TASK INSTRUCTIONS.
Write out the data exactly as given, dropping every picture.

(Bounding boxes with keypoints)

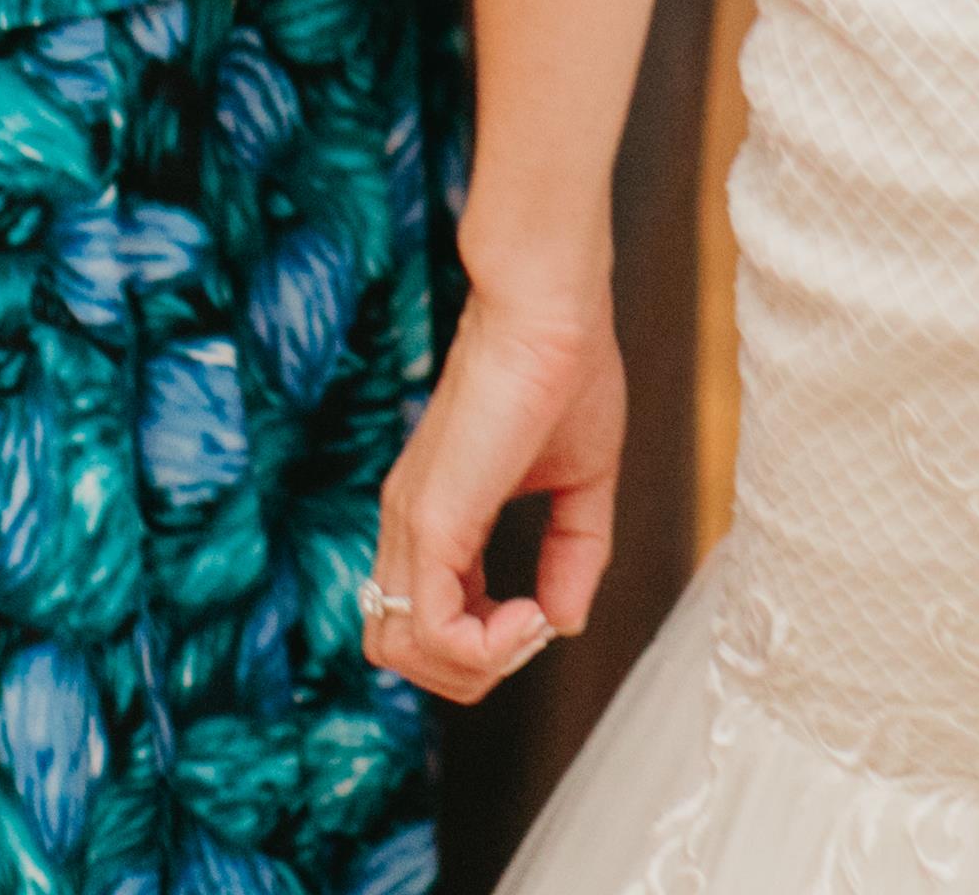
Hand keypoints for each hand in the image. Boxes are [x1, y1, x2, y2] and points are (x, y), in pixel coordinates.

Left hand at [365, 267, 621, 701]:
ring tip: (532, 621)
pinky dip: (483, 648)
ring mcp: (412, 523)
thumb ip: (573, 554)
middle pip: (396, 649)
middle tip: (534, 626)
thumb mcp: (582, 482)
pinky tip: (531, 615)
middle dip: (471, 668)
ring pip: (398, 650)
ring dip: (475, 665)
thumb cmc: (569, 373)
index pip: (421, 620)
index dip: (485, 642)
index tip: (545, 611)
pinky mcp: (432, 519)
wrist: (551, 310)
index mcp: (436, 516)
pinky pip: (431, 627)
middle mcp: (409, 525)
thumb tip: (564, 622)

EXERCISE RESPONSE.
Hand keypoints for each hand in the image. Boxes are [x1, y1, x2, y2] and points are (x, y), in pixel coordinates.

Left hand at [365, 267, 621, 701]:
ring tip: (532, 621)
pinky dip: (483, 648)
ring mcp: (412, 523)
thumb ip: (573, 554)
middle pip: (396, 649)
middle tip: (534, 626)
thumb mcp: (582, 482)
pinky tip: (531, 615)
middle dip: (471, 668)
ring pip: (398, 650)
ring dip: (475, 665)
thumb cmc: (569, 373)
index pip: (421, 620)
index dip: (485, 642)
index tip: (545, 611)
pinky mcp: (432, 519)
wrist: (551, 310)
index mcp: (436, 516)
pinky pip: (431, 627)
middle mcp: (409, 525)
thumb tip: (564, 622)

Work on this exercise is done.